• **ASSIGNMENT**: Leave every picture out and write out the records below exactly.

• **GIVEN INFORMATION**:
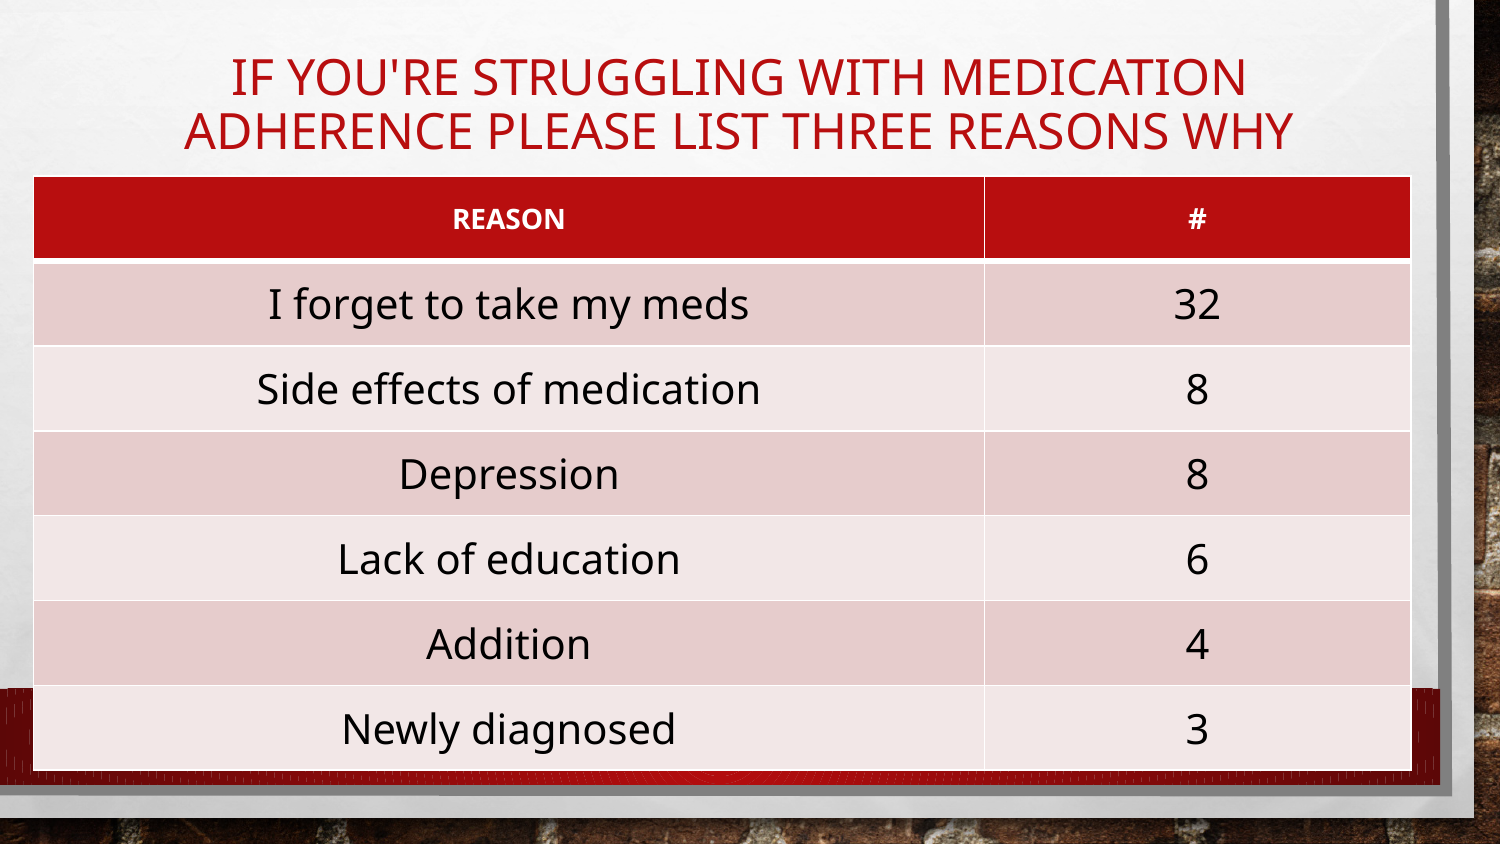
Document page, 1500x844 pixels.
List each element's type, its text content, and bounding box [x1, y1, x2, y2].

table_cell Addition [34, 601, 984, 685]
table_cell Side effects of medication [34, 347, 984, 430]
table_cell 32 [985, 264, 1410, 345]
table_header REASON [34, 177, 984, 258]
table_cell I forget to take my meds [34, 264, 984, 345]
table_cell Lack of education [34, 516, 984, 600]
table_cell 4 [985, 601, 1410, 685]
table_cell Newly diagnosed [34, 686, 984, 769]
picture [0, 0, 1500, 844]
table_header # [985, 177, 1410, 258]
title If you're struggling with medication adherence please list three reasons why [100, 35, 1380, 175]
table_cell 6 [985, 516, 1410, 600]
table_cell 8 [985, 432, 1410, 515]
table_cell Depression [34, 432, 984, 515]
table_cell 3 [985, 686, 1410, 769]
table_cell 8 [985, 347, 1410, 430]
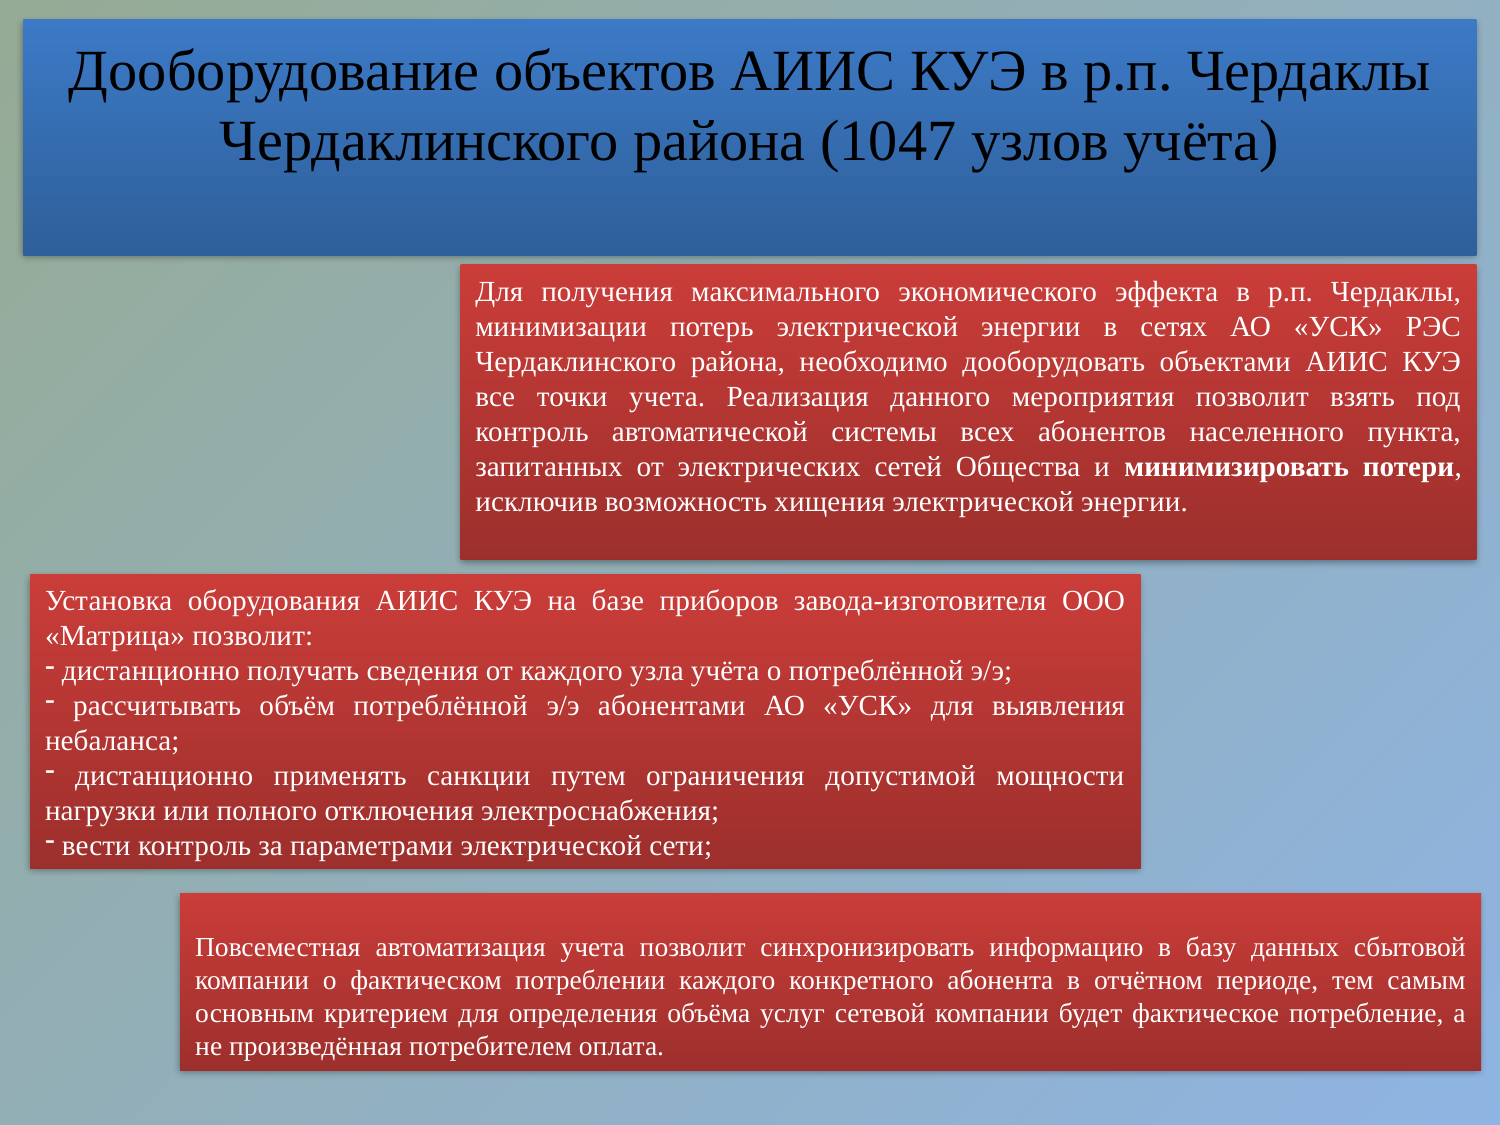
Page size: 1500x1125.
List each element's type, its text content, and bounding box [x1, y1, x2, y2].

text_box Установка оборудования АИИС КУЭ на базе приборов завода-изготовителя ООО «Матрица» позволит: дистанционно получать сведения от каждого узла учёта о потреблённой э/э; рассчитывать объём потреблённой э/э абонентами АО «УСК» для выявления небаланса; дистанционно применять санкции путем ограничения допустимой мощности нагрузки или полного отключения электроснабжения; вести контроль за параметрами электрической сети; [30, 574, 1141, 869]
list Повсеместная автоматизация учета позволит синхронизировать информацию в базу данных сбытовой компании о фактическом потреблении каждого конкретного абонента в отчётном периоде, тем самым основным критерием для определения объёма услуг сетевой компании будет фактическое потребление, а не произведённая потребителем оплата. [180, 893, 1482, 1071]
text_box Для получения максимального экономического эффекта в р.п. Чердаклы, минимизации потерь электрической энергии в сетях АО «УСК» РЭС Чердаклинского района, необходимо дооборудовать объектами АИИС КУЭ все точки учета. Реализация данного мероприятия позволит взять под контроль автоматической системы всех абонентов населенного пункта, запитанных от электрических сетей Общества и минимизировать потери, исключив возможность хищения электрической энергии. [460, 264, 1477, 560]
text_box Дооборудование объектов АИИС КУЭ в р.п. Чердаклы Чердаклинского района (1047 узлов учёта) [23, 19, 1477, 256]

• **OUTPUT BELOW**:
Document page, 1500x844 pixels.
List each element's type, its text content, and bounding box [x1, y1, x2, y2].

table_cell Addition [34, 601, 984, 685]
table_cell Side effects of medication [34, 347, 984, 430]
table_cell 32 [985, 264, 1410, 345]
table_header REASON [34, 177, 984, 258]
table_cell I forget to take my meds [34, 264, 984, 345]
table_cell Lack of education [34, 516, 984, 600]
table_cell 4 [985, 601, 1410, 685]
table_cell Newly diagnosed [34, 686, 984, 769]
picture [0, 0, 1500, 844]
table_header # [985, 177, 1410, 258]
title If you're struggling with medication adherence please list three reasons why [100, 35, 1380, 175]
table_cell 6 [985, 516, 1410, 600]
table_cell 8 [985, 432, 1410, 515]
table_cell Depression [34, 432, 984, 515]
table_cell 3 [985, 686, 1410, 769]
table_cell 8 [985, 347, 1410, 430]
Page size: 1500x1125.
List each element's type, its text content, and bounding box [x1, y1, x2, y2].

text_box Установка оборудования АИИС КУЭ на базе приборов завода-изготовителя ООО «Матрица» позволит: дистанционно получать сведения от каждого узла учёта о потреблённой э/э; рассчитывать объём потреблённой э/э абонентами АО «УСК» для выявления небаланса; дистанционно применять санкции путем ограничения допустимой мощности нагрузки или полного отключения электроснабжения; вести контроль за параметрами электрической сети; [30, 574, 1141, 869]
list Повсеместная автоматизация учета позволит синхронизировать информацию в базу данных сбытовой компании о фактическом потреблении каждого конкретного абонента в отчётном периоде, тем самым основным критерием для определения объёма услуг сетевой компании будет фактическое потребление, а не произведённая потребителем оплата. [180, 893, 1482, 1071]
text_box Для получения максимального экономического эффекта в р.п. Чердаклы, минимизации потерь электрической энергии в сетях АО «УСК» РЭС Чердаклинского района, необходимо дооборудовать объектами АИИС КУЭ все точки учета. Реализация данного мероприятия позволит взять под контроль автоматической системы всех абонентов населенного пункта, запитанных от электрических сетей Общества и минимизировать потери, исключив возможность хищения электрической энергии. [460, 264, 1477, 560]
text_box Дооборудование объектов АИИС КУЭ в р.п. Чердаклы Чердаклинского района (1047 узлов учёта) [23, 19, 1477, 256]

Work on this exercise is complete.